The patient develop UML and LML at the level of cervical cord and UML below the lesion. UML and LML at the level of cervical cord presents as flaccidity of the Upper limb of the affected side and UML below the level of the insult results in spasticity of the lower limb of the same side. Patient develops other symptoms too and depending upon we can arbitrarily classify the disease as follows.

Classification

1. Classical ALS: In this variant of ALS, the patient has limb symptoms as mentioned above already.

2. Bulbar ALS: May also be considered under Classical ALS but here bulwark muscles get involved and patient start to develop weakness in muscles of speech, breathing and swallowing. This variant has worst prognosis and requires non-invasive ventilation of the patient.

3. Primary lateral sclerosis (PLS) and Progressive muscular atrophy (PMA) are debated so as to whether they should be included here or not.

Treatment and care

There is no established cure for ALS. But following are the pharmacologic and physical therapy indicated:

1. Riluzole: This drug when given can improve the prognosis for 2 to 3 months. Riluzole is better for bulbar type of ALS as it can decrease the release of glutamate and hence decrease spasm of muscle. Given via i/v route, it is a very expensive drug and has many side effects too.

2. Edavarone: This drug can also be used for ALS cases. It works by decreasing free radicals and lower the damage cause by free radicals.

3. Anti-depressants and TCAs can be given alongside to treat accompanied depression.

4. Gabapentin and pregabalin can also be used to treat neuropathic pain.

5. For somatic pain NSAIDS and opioids can be used.

6. Supportive treatment like ventilation, naso gastric tube for feed, urinary catheterization etc. are used alongside.

Research

There have been many animal models for study but none can totally represent human complex neuronal network and physiology.

Research models like the house rat, fruit fly, zebra fish, yeast like saccharomyces cervical and some other, have been studied for the better understanding and cure of ALS.

Inference

Hence In my opinion, amyotrophic lateral sclerosis, a disease that tingled my nerves a lot and multiplied my interest in neuroscience, is no doubt going to be a big focus of attention for the scientific world. This demyelinating disease is debilitating and feared, nothing less than AIDS and Malignancy.

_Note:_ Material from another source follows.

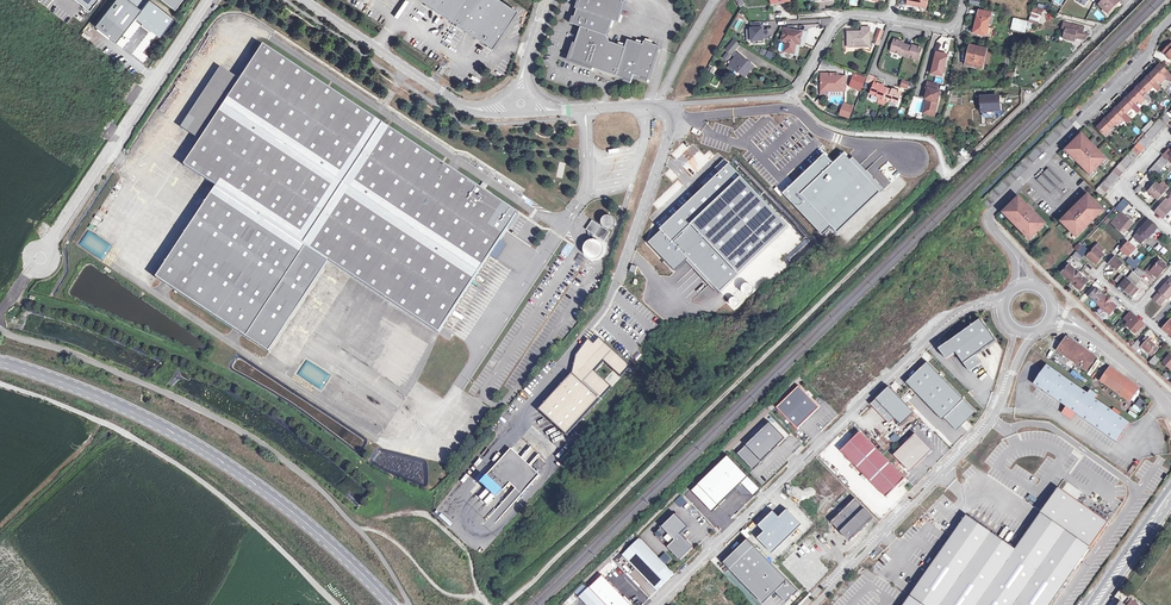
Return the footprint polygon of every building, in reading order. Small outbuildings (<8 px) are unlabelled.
[(128,0),(114,0),(94,26),(115,42),(140,9),(128,0)] [(174,9),(181,0),(162,0),(174,9)] [(490,49),(515,9),(502,0),(422,0),(490,49)] [(608,35),(613,21),(619,23),(626,0),(581,0),(580,3),(576,9),(578,9),(575,18),(571,24),(582,26),(608,35)] [(906,4),(924,8),(926,0),(907,0),(906,4)] [(1099,5),(1107,14),(1120,0),(1104,0),(1099,5)] [(1041,10),(1032,8),(1027,23),(1035,26),(1041,10)] [(986,36),(990,18),(977,16),(973,33),(986,36)] [(739,29),(744,20),(739,18),(735,27),(739,29)] [(759,23),(750,23),(751,42),(757,41),(757,44),(764,44),(763,39),(763,31),(761,32),(761,29),(759,29),(759,23)] [(1085,40),(1089,35),(1083,34),(1084,27),(1064,23),(1063,29),(1066,30),(1064,39),(1074,42),(1075,37),(1085,40)] [(608,35),(582,26),(576,44),(570,61),(594,69),(617,76),(626,48),(611,42),(608,35)] [(787,42),(785,51),(795,52),(796,43),(800,43),(801,30),(783,29),(782,41),(787,42)] [(869,48),(868,29),(859,29),(859,34),(847,34),(848,49),(869,48)] [(879,44),(883,34),(878,32),(874,42),(879,44)] [(629,40),(626,48),(617,76),(626,80),(631,84),(634,75),(643,78),(649,83),(661,47),(645,41),(644,45),(629,40)] [(891,52),(909,58),(918,60),(922,49),(912,46),(912,48),(903,45),(903,43),(894,41),(891,52)] [(576,44),(574,43),(567,62),(593,71),(594,69),(570,61),(576,44)] [(480,44),(477,52),(483,54),(486,46),(480,44)] [(1163,52),(1166,55),(1170,60),(1170,44),(1163,52)] [(439,334),(518,214),(264,46),(241,81),(201,141),(185,166),(217,187),(157,279),(162,282),(171,288),(233,329),(242,335),(247,338),(307,248),(307,247),(329,263),(351,276),(439,334)] [(982,68),(987,50),(971,46),(967,65),(982,68)] [(765,56),(772,60),(775,54),(768,50),(765,56)] [(943,77),(947,57),(936,55),(931,74),(943,77)] [(754,68),(738,56),(734,61),(730,66),(736,71),(746,78),(754,68)] [(957,75),(959,65),(953,64),(951,73),(957,75)] [(1160,65),(1150,76),(1156,82),(1157,83),(1159,81),(1162,83),(1166,79),(1163,75),(1167,71),(1160,65)] [(241,81),(221,68),(182,128),(201,141),(241,81)] [(865,79),(855,75),(851,87),(861,91),(865,79)] [(875,78),(869,76),(867,82),(873,84),(875,78)] [(1150,76),(1139,86),(1146,92),(1147,94),(1153,87),(1152,86),(1156,82),(1150,76)] [(844,92),(844,77),(822,78),(822,93),(844,92)] [(908,89),(910,82),(902,79),(899,86),(908,89)] [(939,84),(928,82),(925,93),(927,93),(929,93),(927,100),(925,109),(936,112),(941,91),(937,91),(939,84)] [(902,92),(893,89),(893,91),(884,88),(884,86),(875,83),(871,94),(880,97),(880,98),(885,100),(889,102),(890,101),(898,104),(902,92)] [(1139,86),(1128,97),(1135,103),(1136,105),(1138,102),(1140,104),(1145,100),(1142,96),(1146,92),(1139,86)] [(999,93),(982,95),(983,107),(990,106),(990,109),(1003,108),(1002,100),(1000,101),(999,93)] [(1128,97),(1118,107),(1124,113),(1126,115),(1132,108),(1131,107),(1135,103),(1128,97)] [(814,104),(821,108),(824,103),(817,99),(814,104)] [(855,108),(846,104),(842,115),(851,118),(855,108)] [(1118,107),(1107,118),(1113,124),(1115,126),(1117,123),(1119,125),(1124,121),(1120,117),(1124,113),(1118,107)] [(1166,124),(1170,120),(1163,114),(1159,118),(1166,124)] [(1061,121),(1067,128),(1072,124),(1066,117),(1061,121)] [(1107,118),(1097,128),(1105,136),(1111,129),(1110,128),(1113,124),(1107,118)] [(1158,119),(1155,123),(1162,129),(1165,126),(1158,119)] [(1155,123),(1151,127),(1158,133),(1162,129),(1155,123)] [(1151,127),(1148,131),(1155,137),(1158,133),(1151,127)] [(1044,139),(1051,144),(1059,135),(1052,129),(1044,139)] [(1148,131),(1144,135),(1151,142),(1155,137),(1148,131)] [(1074,143),(1066,150),(1091,174),(1106,159),(1095,148),(1094,149),(1089,144),(1090,143),(1082,135),(1074,143)] [(1144,135),(1140,139),(1148,146),(1151,142),(1144,135)] [(1140,139),(1137,143),(1145,149),(1148,146),(1140,139)] [(1145,149),(1137,143),(1134,147),(1141,153),(1145,149)] [(1141,153),(1134,147),(1131,151),(1138,157),(1141,153)] [(1033,161),(1042,153),(1036,148),(1028,155),(1033,161)] [(1131,151),(1125,157),(1127,159),(1132,163),(1138,157),(1131,151)] [(1161,156),(1158,160),(1165,166),(1168,162),(1161,156)] [(793,222),(733,157),(663,221),(665,223),(649,238),(675,266),(687,254),(720,289),(793,222)] [(1125,160),(1123,159),(1119,164),(1126,171),(1132,163),(1127,159),(1125,160)] [(1158,160),(1155,163),(1161,170),(1165,166),(1158,160)] [(1155,163),(1151,168),(1158,173),(1161,170),(1155,163)] [(1017,178),(1025,170),(1019,164),(1011,173),(1017,178)] [(1126,171),(1119,164),(1115,168),(1122,175),(1126,171)] [(1112,172),(1119,178),(1122,175),(1115,168),(1112,172)] [(1158,173),(1151,168),(1148,171),(1154,177),(1158,173)] [(1052,191),(1061,181),(1046,169),(1037,179),(1052,191)] [(1116,182),(1119,178),(1112,172),(1108,176),(1116,182)] [(1108,176),(1105,180),(1112,186),(1116,182),(1108,176)] [(1105,180),(1102,183),(1109,190),(1112,186),(1105,180)] [(1003,182),(995,188),(1000,194),(1008,187),(1003,182)] [(1109,190),(1102,183),(1098,187),(1105,194),(1109,190)] [(1148,192),(1157,200),(1165,192),(1159,187),(1155,183),(1151,188),(1148,191),(1148,192)] [(1162,183),(1159,187),(1165,192),(1165,191),(1168,188),(1162,183)] [(1137,195),(1143,189),(1139,186),(1134,191),(1137,195)] [(1088,195),(1061,222),(1076,237),(1103,210),(1088,195)] [(1019,197),(1004,213),(1030,239),(1045,224),(1019,197)] [(1167,201),(1166,200),(1155,212),(1162,219),(1170,209),(1170,205),(1167,201)] [(1120,214),(1127,207),(1122,202),(1116,209),(1120,214)] [(595,235),(604,241),(610,232),(606,229),(607,228),(608,228),(609,228),(610,228),(611,228),(612,228),(612,227),(613,227),(613,226),(614,226),(614,225),(615,225),(615,224),(615,223),(615,222),(615,221),(615,220),(615,219),(614,219),(614,218),(613,218),(613,217),(612,217),(612,216),(611,216),(610,216),(609,216),(608,216),(607,216),(606,216),(605,217),(604,217),(604,218),(603,219),(603,220),(602,221),(602,222),(602,223),(603,224),(603,225),(604,226),(603,227),(601,226),(595,235)] [(1126,230),(1133,224),(1125,217),(1119,224),(1126,230)] [(1141,244),(1148,236),(1149,237),(1156,229),(1147,221),(1133,237),(1141,244)] [(103,259),(111,245),(87,232),(79,245),(103,259)] [(992,241),(987,244),(992,252),(997,249),(992,241)] [(567,243),(561,252),(567,256),(573,247),(567,243)] [(1128,256),(1134,249),(1128,243),(1121,250),(1128,256)] [(960,253),(966,248),(963,244),(956,249),(960,253)] [(595,250),(588,246),(585,250),(592,254),(595,250)] [(1081,246),(1076,252),(1082,258),(1087,251),(1081,246)] [(1096,265),(1104,256),(1101,253),(1103,250),(1098,246),(1087,257),(1096,265)] [(329,263),(307,248),(247,338),(269,353),(329,263)] [(980,252),(977,254),(982,261),(985,258),(980,252)] [(1082,258),(1076,252),(1071,257),(1078,262),(1082,258)] [(591,269),(596,260),(590,257),(585,265),(591,269)] [(968,257),(965,259),(970,266),(973,264),(968,257)] [(1116,271),(1122,264),(1115,257),(1109,264),(1116,271)] [(1134,269),(1137,266),(1131,260),(1128,264),(1134,269)] [(1150,272),(1158,262),(1155,260),(1145,272),(1150,277),(1153,274),(1150,272)] [(1150,272),(1153,274),(1157,278),(1167,267),(1160,261),(1158,262),(1150,272)] [(1062,274),(1071,282),(1079,274),(1075,270),(1074,271),(1069,266),(1062,274)] [(1140,278),(1144,274),(1137,268),(1134,272),(1140,278)] [(1136,284),(1140,279),(1132,272),(1128,277),(1136,284)] [(1079,274),(1071,282),(1080,291),(1087,283),(1082,278),(1083,277),(1079,274)] [(1118,282),(1124,277),(1121,274),(1115,279),(1118,282)] [(1131,297),(1137,289),(1126,279),(1119,286),(1131,297)] [(1158,291),(1166,298),(1167,299),(1170,295),(1170,280),(1169,279),(1158,291)] [(919,297),(926,292),(924,289),(917,294),(919,297)] [(1089,297),(1097,304),(1104,296),(1096,289),(1089,297)] [(1166,298),(1158,291),(1153,298),(1160,304),(1166,298)] [(1104,296),(1097,304),(1110,315),(1117,308),(1104,296)] [(898,310),(907,301),(902,297),(894,305),(898,310)] [(917,303),(921,309),(926,305),(921,300),(917,303)] [(885,312),(876,319),(878,323),(888,315),(885,312)] [(1128,323),(1125,326),(1135,335),(1144,325),(1129,313),(1123,319),(1128,323)] [(981,319),(939,349),(947,359),(956,352),(970,371),(981,363),(975,355),(996,341),(981,319)] [(1160,327),(1170,336),(1170,334),(1170,319),(1164,326),(1162,324),(1160,327)] [(444,328),(440,334),(449,340),(453,334),(444,328)] [(870,341),(877,350),(883,346),(875,336),(870,341)] [(1057,350),(1087,371),(1096,357),(1066,336),(1057,350)] [(594,344),(588,339),(576,356),(572,374),(538,410),(567,436),(609,390),(604,385),(607,382),(595,372),(604,362),(621,377),(631,367),(599,338),(594,344)] [(1145,343),(1141,347),(1148,353),(1155,346),(1146,338),(1143,341),(1145,343)] [(1136,350),(1141,344),(1137,340),(1132,346),(1136,350)] [(846,356),(851,351),(843,343),(838,347),(846,356)] [(863,349),(858,354),(865,362),(871,357),(863,349)] [(1153,366),(1159,359),(1154,355),(1148,362),(1153,366)] [(1169,355),(1162,362),(1170,370),(1170,357),(1169,355)] [(1066,364),(1074,370),(1077,365),(1069,359),(1066,364)] [(835,360),(830,364),(839,375),(848,367),(844,361),(839,365),(835,360)] [(306,361),(298,374),(321,389),(330,375),(306,361)] [(927,362),(906,382),(917,394),(943,420),(947,416),(954,423),(957,421),(960,425),(975,411),(939,373),(927,362)] [(1047,364),(1033,384),(1065,406),(1066,406),(1076,413),(1117,442),(1130,422),(1096,398),(1098,395),(1091,390),(1088,393),(1047,364)] [(1110,367),(1100,381),(1130,402),(1140,388),(1110,367)] [(819,380),(824,383),(828,376),(823,373),(819,380)] [(612,387),(607,382),(604,385),(609,390),(612,387)] [(799,386),(777,407),(798,429),(820,407),(799,386)] [(889,386),(876,399),(902,425),(915,412),(889,386)] [(1139,397),(1135,405),(1141,409),(1146,401),(1139,397)] [(1076,413),(1066,406),(1062,412),(1072,419),(1076,413)] [(753,470),(786,438),(770,422),(737,454),(753,470)] [(915,434),(894,455),(911,472),(932,450),(915,434)] [(499,462),(486,476),(503,491),(510,483),(522,494),(540,475),(511,449),(504,456),(507,459),(502,465),(499,462)] [(504,456),(499,462),(502,465),(507,459),(504,456)] [(1132,472),(1142,459),(1138,456),(1129,470),(1132,472)] [(897,469),(885,481),(894,489),(906,478),(897,469)] [(903,604),(1050,604),(1091,547),(1107,523),(1058,489),(1041,513),(1016,549),(967,514),(903,604)] [(865,505),(871,511),(874,508),(867,502),(865,505)] [(875,509),(872,512),(878,518),(881,516),(875,509)] [(676,513),(655,534),(681,560),(694,547),(686,540),(685,541),(683,540),(685,538),(681,534),(689,527),(676,513)] [(640,538),(623,555),(652,585),(658,579),(664,584),(675,574),(640,538)] [(724,563),(730,569),(754,546),(748,539),(724,563)] [(754,546),(730,569),(763,604),(776,592),(787,603),(791,598),(790,598),(793,595),(794,596),(798,591),(754,546)] [(862,565),(856,573),(862,578),(866,573),(873,579),(875,577),(862,565)] [(658,579),(652,585),(657,591),(664,584),(658,579)] [(873,579),(868,587),(871,589),(876,582),(873,579)] [(579,597),(587,604),(607,604),(590,587),(579,597)] [(1133,600),(1134,599),(1119,589),(1114,597),(1121,601),(1126,604),(1140,604),(1133,600)] [(607,604),(632,604),(620,592),(607,604)] [(1075,592),(1066,604),(1071,604),(1078,594),(1075,592)]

Moreover the lack of proper and proven understanding of the etiology of this disease doesn’t leave us with much preventive strategies.

Treatment with popular drug Riluzole, although can improve prognosis for about 2 to 3 months, doesn’t give a bright hope for such patients. I cannot forget to mention the obvious factor, the cost of the drug which is not affordable by many class of society and underdeveloped nations.

We need to study this disease better and have a deeper understanding of the pathology, so that we could not only improve the survival rate but also prevent this disease.